Items from a data source
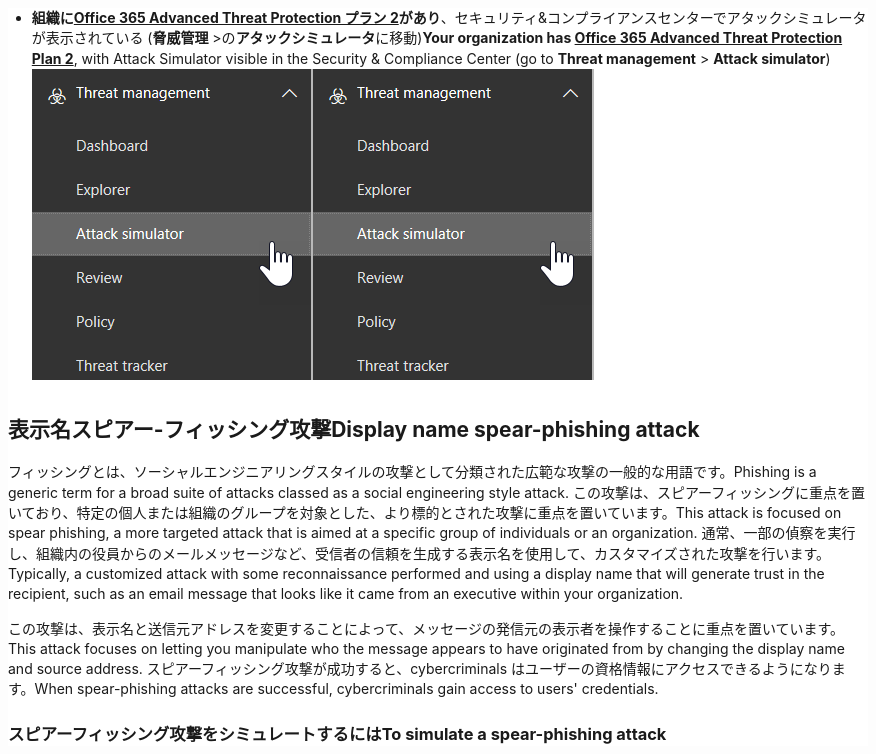 - <span data-ttu-id="96434-126">**組織に[Office 365 Advanced Threat Protection プラン 2](office-365-ti.md)があり**、セキュリティ&amp;コンプライアンスセンターでアタックシミュレータが表示されている (**脅威管理** \>の**アタックシミュレータ**に移動)</span><span class="sxs-lookup"><span data-stu-id="96434-126">**Your organization has [Office 365 Advanced Threat Protection Plan 2](office-365-ti.md)**, with Attack Simulator visible in the Security &amp; Compliance Center (go to **Threat management** \> **Attack simulator**)</span></span><br/><span data-ttu-id="96434-127">![脅威管理-アタックシミュレータ](media/ThreatMgmt-AttackSimulator.png)</span><span class="sxs-lookup"><span data-stu-id="96434-127">![Threat management - Attack Simulator](media/ThreatMgmt-AttackSimulator.png)</span></span>

## <a name="display-name-spear-phishing-attack"></a><span data-ttu-id="96434-128">表示名スピアー-フィッシング攻撃</span><span class="sxs-lookup"><span data-stu-id="96434-128">Display name spear-phishing attack</span></span>

<span data-ttu-id="96434-129">フィッシングとは、ソーシャルエンジニアリングスタイルの攻撃として分類された広範な攻撃の一般的な用語です。</span><span class="sxs-lookup"><span data-stu-id="96434-129">Phishing is a generic term for a broad suite of attacks classed as a social engineering style attack.</span></span> <span data-ttu-id="96434-130">この攻撃は、スピアーフィッシングに重点を置いており、特定の個人または組織のグループを対象とした、より標的とされた攻撃に重点を置いています。</span><span class="sxs-lookup"><span data-stu-id="96434-130">This attack is focused on spear phishing, a more targeted attack that is aimed at a specific group of individuals or an organization.</span></span> <span data-ttu-id="96434-131">通常、一部の偵察を実行し、組織内の役員からのメールメッセージなど、受信者の信頼を生成する表示名を使用して、カスタマイズされた攻撃を行います。</span><span class="sxs-lookup"><span data-stu-id="96434-131">Typically, a customized attack with some reconnaissance performed and using a display name that will generate trust in the recipient, such as an email message that looks like it came from an executive within your organization.</span></span>
  
<span data-ttu-id="96434-132">この攻撃は、表示名と送信元アドレスを変更することによって、メッセージの発信元の表示者を操作することに重点を置いています。</span><span class="sxs-lookup"><span data-stu-id="96434-132">This attack focuses on letting you manipulate who the message appears to have originated from by changing the display name and source address.</span></span> <span data-ttu-id="96434-133">スピアーフィッシング攻撃が成功すると、cybercriminals はユーザーの資格情報にアクセスできるようになります。</span><span class="sxs-lookup"><span data-stu-id="96434-133">When spear-phishing attacks are successful, cybercriminals gain access to users' credentials.</span></span>
  
### <a name="to-simulate-a-spear-phishing-attack"></a><span data-ttu-id="96434-134">スピアーフィッシング攻撃をシミュレートするには</span><span class="sxs-lookup"><span data-stu-id="96434-134">To simulate a spear-phishing attack</span></span>
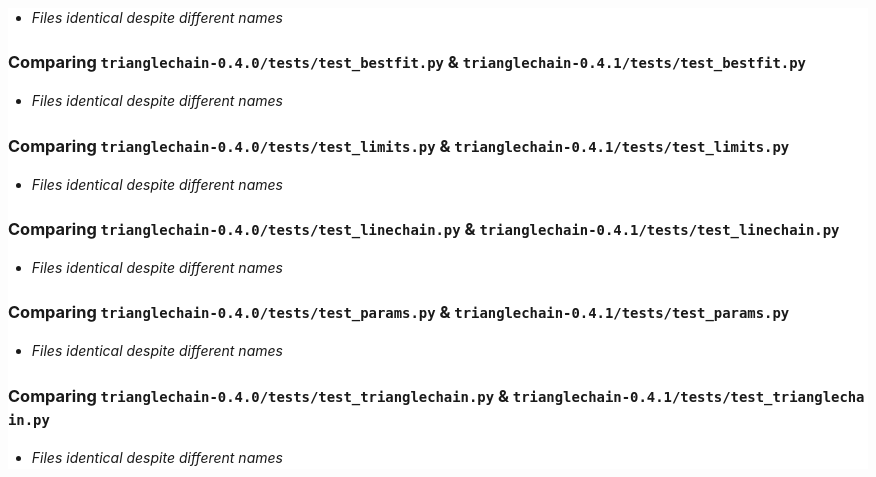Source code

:  * *Files identical despite different names*

### Comparing `trianglechain-0.4.0/tests/test_bestfit.py` & `trianglechain-0.4.1/tests/test_bestfit.py`

 * *Files identical despite different names*

### Comparing `trianglechain-0.4.0/tests/test_limits.py` & `trianglechain-0.4.1/tests/test_limits.py`

 * *Files identical despite different names*

### Comparing `trianglechain-0.4.0/tests/test_linechain.py` & `trianglechain-0.4.1/tests/test_linechain.py`

 * *Files identical despite different names*

### Comparing `trianglechain-0.4.0/tests/test_params.py` & `trianglechain-0.4.1/tests/test_params.py`

 * *Files identical despite different names*

### Comparing `trianglechain-0.4.0/tests/test_trianglechain.py` & `trianglechain-0.4.1/tests/test_trianglechain.py`

 * *Files identical despite different names*

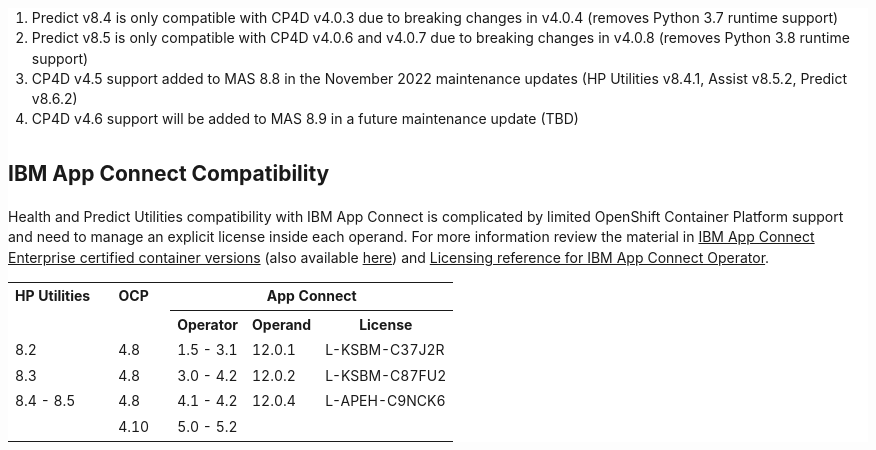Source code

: 1. Predict v8.4 is only compatible with CP4D v4.0.3 due to breaking changes in v4.0.4 (removes Python 3.7 runtime support)
2. Predict v8.5 is only compatible with CP4D v4.0.6 and v4.0.7 due to breaking changes in v4.0.8 (removes Python 3.8 runtime support)
3. CP4D v4.5 support added to MAS 8.8 in the November 2022 maintenance updates (HP Utilities v8.4.1, Assist v8.5.2, Predict v8.6.2)
4. CP4D v4.6 support will be added to MAS 8.9 in a future maintenance update (TBD)


IBM App Connect Compatibility
-------------------------------------------------------------------------------
Health and Predict Utilities compatibility with IBM App Connect is complicated by limited OpenShift Container Platform support and need to manage an explicit license inside each operand.  For more information review the material in [IBM App Connect Enterprise certified container versions](https://www.ibm.com/support/pages/ibm-app-connect-enterprise-certified-container-versions) (also available [here](https://www.ibm.com/support/pages/node/6239294)) and [Licensing reference for IBM App Connect Operator](https://www.ibm.com/docs/en/app-connect/containers_cd?topic=resources-licensing-reference-app-connect-operator).

<table class="compatabilityMatrix">
  <tr>
    <th class="firstColumn" rowspan="2">HP Utilities</th>
    <td rowspan="9" class="spacer"></td>
    <th rowspan="2">OCP</th>
    <td rowspan="9" class="spacer"></td>
    <th colspan="3">App Connect</th>
  </tr>
  <tr>
    <th>Operator</th>
    <th>Operand</th>
    <th>License</th>
  </tr>
  <tr>
    <td class="firstColumn">8.2</td>
    <td>4.8</td>
    <td>1.5 - 3.1</td>
    <td>12.0.1</td>
    <td>L-KSBM-C37J2R</td>
  </tr>
  <tr>
    <td class="firstColumn">8.3</td>
    <td>4.8</td>
    <td>3.0 - 4.2</td>
    <td>12.0.2</td>
    <td>L-KSBM-C87FU2</td>
  </tr>
  <tr>
    <td class="firstColumn" rowspan="2">8.4 - 8.5</td>
    <td>4.8</td>
    <td>4.1 - 4.2</td>
    <td rowspan="2">12.0.4</td>
    <td rowspan="2">L-APEH-C9NCK6</td>
  </tr>
  <tr>
    <td>4.10</td>
    <td>5.0 - 5.2</td>
  </tr>
</table>
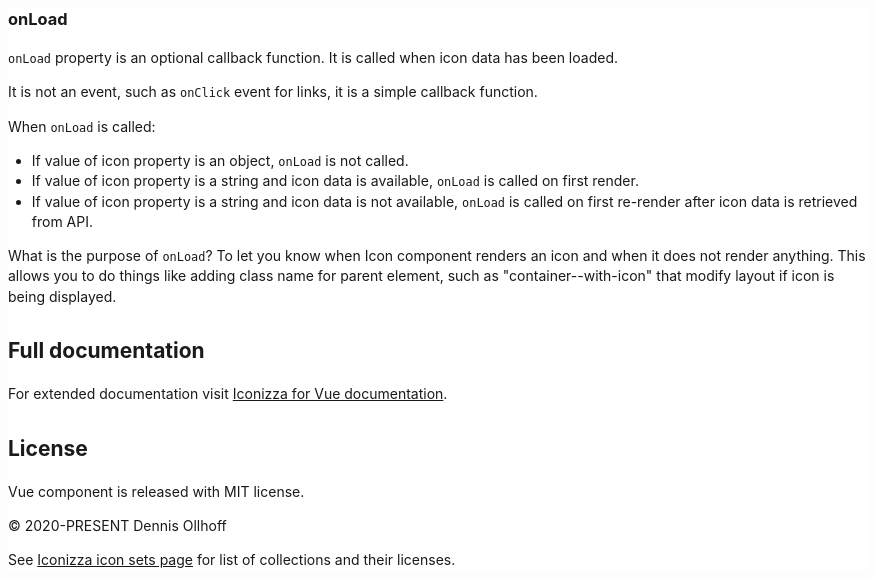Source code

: ### onLoad

`onLoad` property is an optional callback function. It is called when icon data has been loaded.

It is not an event, such as `onClick` event for links, it is a simple callback function.

When `onLoad` is called:

-   If value of icon property is an object, `onLoad` is not called.
-   If value of icon property is a string and icon data is available, `onLoad` is called on first render.
-   If value of icon property is a string and icon data is not available, `onLoad` is called on first re-render after icon data is retrieved from API.

What is the purpose of `onLoad`? To let you know when Icon component renders an icon and when it does not render anything. This allows you to do things like adding class name for parent element, such as "container--with-icon" that modify layout if icon is being displayed.

## Full documentation

For extended documentation visit [Iconizza for Vue documentation](https://iconizza.design/docs/icon-components/vue/).

## License

Vue component is released with MIT license.

© 2020-PRESENT Dennis Ollhoff

See [Iconizza icon sets page](https://icon-sets.iconizza.design/) for list of collections and their licenses.
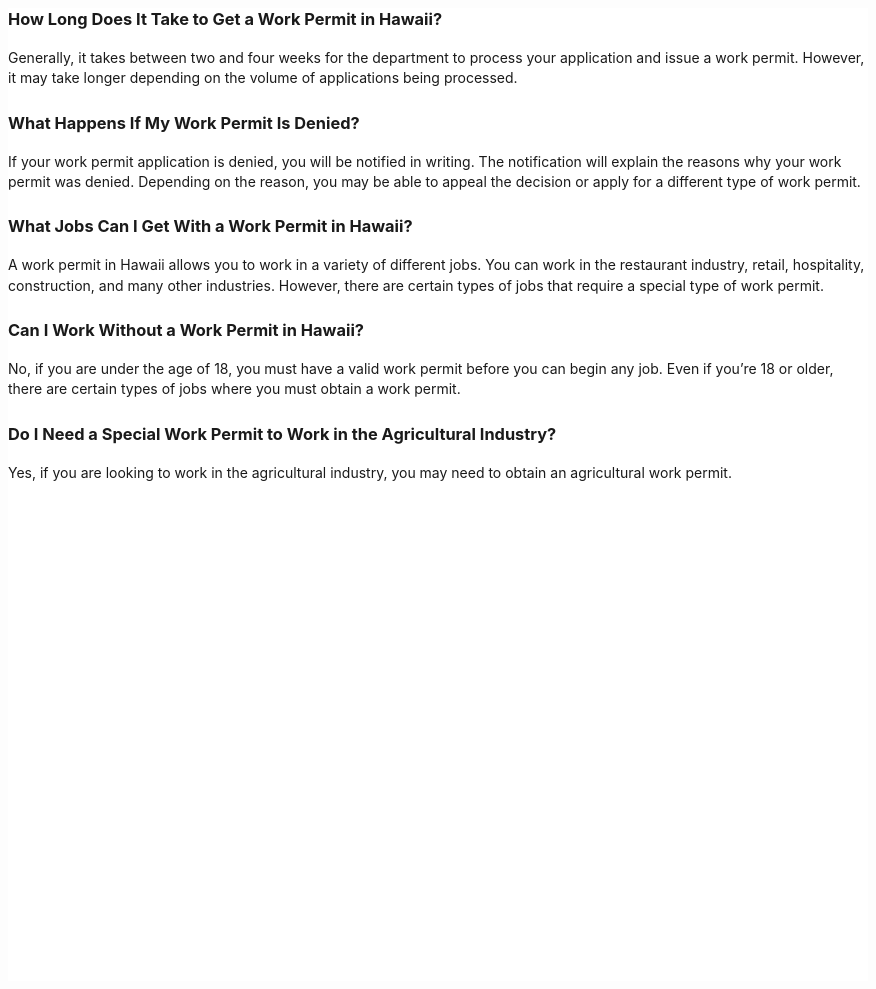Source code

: <h3>How Long Does It Take to Get a Work Permit in Hawaii?</h3>

<p>Generally, it takes between two and four weeks for the department to process your application and issue a work permit. However, it may take longer depending on the volume of applications being processed.</p>

<h3>What Happens If My Work Permit Is Denied?</h3>

<p>If your work permit application is denied, you will be notified in writing. The notification will explain the reasons why your work permit was denied. Depending on the reason, you may be able to appeal the decision or apply for a different type of work permit.</p>

<h3>What Jobs Can I Get With a Work Permit in Hawaii?</h3>

<p>A work permit in Hawaii allows you to work in a variety of different jobs. You can work in the restaurant industry, retail, hospitality, construction, and many other industries. However, there are certain types of jobs that require a special type of work permit.</p>

<h3>Can I Work Without a Work Permit in Hawaii?</h3>

<p>No, if you are under the age of 18, you must have a valid work permit before you can begin any job. Even if you’re 18 or older, there are certain types of jobs where you must obtain a work permit.</p>

<h3>Do I Need a Special Work Permit to Work in the Agricultural Industry?</h3>

<p>Yes, if you are looking to work in the agricultural industry, you may need to obtain an agricultural work permit.</p>

<div style="position: relative; padding-bottom: 56.25%; overflow: hidden"><iframe src="https://www.youtube.com/embed/EUOouwhwGvA" frameborder="0" allow="accelerometer; autoplay; clipboard-write; encrypted-media; gyroscope; picture-in-picture; web-share" allowfullscreen style="position: absolute; top: 0; left: 0; width: 100%; height: 100%;"></iframe>
</div>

PROBLEM TO SOLVE
Please print the lines above exactly, beginning at the first line of the entries and ending at the line holding "name spear-phishing attack</span></span>", and leave the pictures out.

RESPONSE AREA
 - <span data-ttu-id="96434-126">**組織に[Office 365 Advanced Threat Protection プラン 2](office-365-ti.md)があり**、セキュリティ&amp;コンプライアンスセンターでアタックシミュレータが表示されている (**脅威管理** \>の**アタックシミュレータ**に移動)</span><span class="sxs-lookup"><span data-stu-id="96434-126">**Your organization has [Office 365 Advanced Threat Protection Plan 2](office-365-ti.md)**, with Attack Simulator visible in the Security &amp; Compliance Center (go to **Threat management** \> **Attack simulator**)</span></span><br/><span data-ttu-id="96434-127">![脅威管理-アタックシミュレータ](media/ThreatMgmt-AttackSimulator.png)</span><span class="sxs-lookup"><span data-stu-id="96434-127">![Threat management - Attack Simulator](media/ThreatMgmt-AttackSimulator.png)</span></span>

## <a name="display-name-spear-phishing-attack"></a><span data-ttu-id="96434-128">表示名スピアー-フィッシング攻撃</span><span class="sxs-lookup"><span data-stu-id="96434-128">Display name spear-phishing attack</span></span>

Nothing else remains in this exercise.